- Work instruction -
Include only the line with "geral@knoow.net" and the lines after it, each reproduced exactly as it stands in the entries below.

Extracted page text data:
........

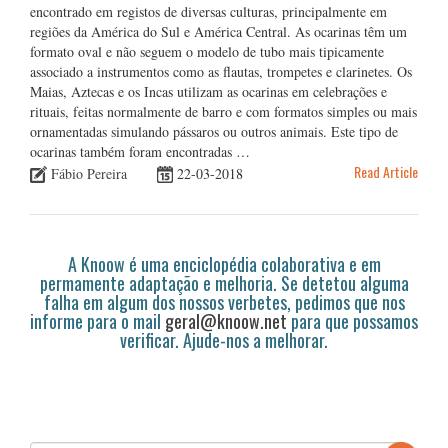
encontrado em registos de diversas culturas, principalmente em
regiões da América do Sul e América Central. As ocarinas têm um
formato oval e não seguem o modelo de tubo mais tipicamente
associado a instrumentos como as flautas, trompetes e clarinetes. Os
Maias, Aztecas e os Incas utilizam as ocarinas em celebrações e
rituais, feitas normalmente de barro e com formatos simples ou mais
ornamentadas simulando pássaros ou outros animais. Este tipo de
ocarinas também foram encontradas …
Read Article
Fábio Pereira
22-03-2018
A Knoow é uma enciclopédia colaborativa e em
permamente adaptação e melhoria. Se detetou alguma
falha em algum dos nossos verbetes, pedimos que nos
informe para o mail
geral@knoow.net
para que possamos
verificar. Ajude-nos a melhorar.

........

- Expected output -
geral@knoow.net
para que possamos
verificar. Ajude-nos a melhorar.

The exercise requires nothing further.